However, the GOP isn’t exactly dying of anticipation, said Hector Barajas,
communications director for the California Republican
Party. Barajas said that while he believes the expenditures
exploited loopholes and violated ethical standards,
Núñez didn’t necessarily break the law.
“It’s a perception issue,” Barajas said. “While he was sipping $400 bottles of wine, people in his district are suffering.
This is money that came from the working poor.”
Barajas was referring to a series of new stories, first
reported in the Los Angeles Times, about Núñez spending of campaign funds during a trip to Europe.
Much of the money contributed to Núñez’s political fund came from labor unions — the “working poor” Barajas referred to — and his Democratic colleagues.
Núñez, in turn, spent some of the money on what some felt
were questionable expenses during visits to Europe.
The Times reported that this included $5,149 for a meeting in a wine shop in France’s Bordeaux region and $2,562 for “office expenses” at Louis Vuitton in Paris. Núñez defended the expenditures, saying they were incurred
legitimately during a diplomatic trip to Europe and
that he did not stick taxpayers with the bill.
Such spending may become illegal in the future, under
rules promoted by FPPC Chairman Ross Johnson earlier
this month. Under current rules, donated funds can
only be spent on items “reasonably” connected to government or political business. The
new regulation would impose stricter requirements for
listing the dates, reasons and identities for political
gifts and meals. Other rules will require greater reporting
about loans made between candidates and committees,
including the rates of any interest charged.

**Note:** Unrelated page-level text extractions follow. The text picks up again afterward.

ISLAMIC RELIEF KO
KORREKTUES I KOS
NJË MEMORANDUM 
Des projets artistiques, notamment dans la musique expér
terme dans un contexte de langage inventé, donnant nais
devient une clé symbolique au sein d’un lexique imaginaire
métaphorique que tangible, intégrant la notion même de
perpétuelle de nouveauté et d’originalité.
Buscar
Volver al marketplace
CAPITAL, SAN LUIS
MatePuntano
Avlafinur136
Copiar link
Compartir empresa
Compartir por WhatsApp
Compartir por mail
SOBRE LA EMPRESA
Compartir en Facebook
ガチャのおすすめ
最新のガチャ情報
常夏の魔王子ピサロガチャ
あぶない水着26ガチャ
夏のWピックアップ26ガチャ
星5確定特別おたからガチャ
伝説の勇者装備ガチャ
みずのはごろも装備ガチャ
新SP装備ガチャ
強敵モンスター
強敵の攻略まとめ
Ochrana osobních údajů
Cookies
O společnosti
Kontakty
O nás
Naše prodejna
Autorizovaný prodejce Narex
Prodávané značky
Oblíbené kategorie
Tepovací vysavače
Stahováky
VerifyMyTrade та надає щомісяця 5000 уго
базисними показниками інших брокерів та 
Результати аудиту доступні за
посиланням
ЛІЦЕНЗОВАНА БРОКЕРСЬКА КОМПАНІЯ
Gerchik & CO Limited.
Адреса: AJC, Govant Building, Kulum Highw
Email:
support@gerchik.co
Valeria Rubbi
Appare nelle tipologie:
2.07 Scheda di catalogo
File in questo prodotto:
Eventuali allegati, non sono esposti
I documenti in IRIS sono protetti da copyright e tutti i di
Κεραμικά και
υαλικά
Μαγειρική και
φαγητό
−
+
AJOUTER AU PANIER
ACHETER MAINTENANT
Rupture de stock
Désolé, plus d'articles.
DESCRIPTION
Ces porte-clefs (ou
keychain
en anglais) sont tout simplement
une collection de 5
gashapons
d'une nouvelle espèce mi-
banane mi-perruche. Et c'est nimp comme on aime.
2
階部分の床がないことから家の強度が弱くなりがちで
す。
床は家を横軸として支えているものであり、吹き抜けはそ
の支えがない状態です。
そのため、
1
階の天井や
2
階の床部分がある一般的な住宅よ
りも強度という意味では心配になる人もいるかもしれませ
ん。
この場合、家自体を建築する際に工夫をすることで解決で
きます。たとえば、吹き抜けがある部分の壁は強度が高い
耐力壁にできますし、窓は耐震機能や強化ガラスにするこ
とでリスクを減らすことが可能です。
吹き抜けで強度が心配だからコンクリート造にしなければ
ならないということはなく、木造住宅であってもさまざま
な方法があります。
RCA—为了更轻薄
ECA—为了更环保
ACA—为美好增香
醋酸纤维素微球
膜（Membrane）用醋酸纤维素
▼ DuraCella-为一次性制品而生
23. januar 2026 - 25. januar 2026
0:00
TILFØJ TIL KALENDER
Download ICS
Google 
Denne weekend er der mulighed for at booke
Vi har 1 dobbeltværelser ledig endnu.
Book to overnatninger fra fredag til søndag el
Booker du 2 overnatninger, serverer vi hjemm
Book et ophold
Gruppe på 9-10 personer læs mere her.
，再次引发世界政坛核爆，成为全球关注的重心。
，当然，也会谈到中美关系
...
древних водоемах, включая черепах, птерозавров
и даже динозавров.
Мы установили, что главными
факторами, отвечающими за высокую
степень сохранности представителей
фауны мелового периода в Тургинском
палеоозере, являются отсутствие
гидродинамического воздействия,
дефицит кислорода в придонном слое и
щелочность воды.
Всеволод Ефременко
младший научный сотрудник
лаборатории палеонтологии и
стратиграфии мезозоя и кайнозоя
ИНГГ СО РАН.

Porter said the FPPC held a public hearing on the proposed
rules last Thursday, but no one spoke for or against
them. While some of Johnson’s proposed rules have been linked to Núñez’s expenditures in the media, Porter denied there was
any connection.
“He has been out front on campaign finance reform for
a number of years,” Porter said of Johnson, who served in the state legislature
from 1979 to 2004. “This is something he’s been trying to do for a quarter century.”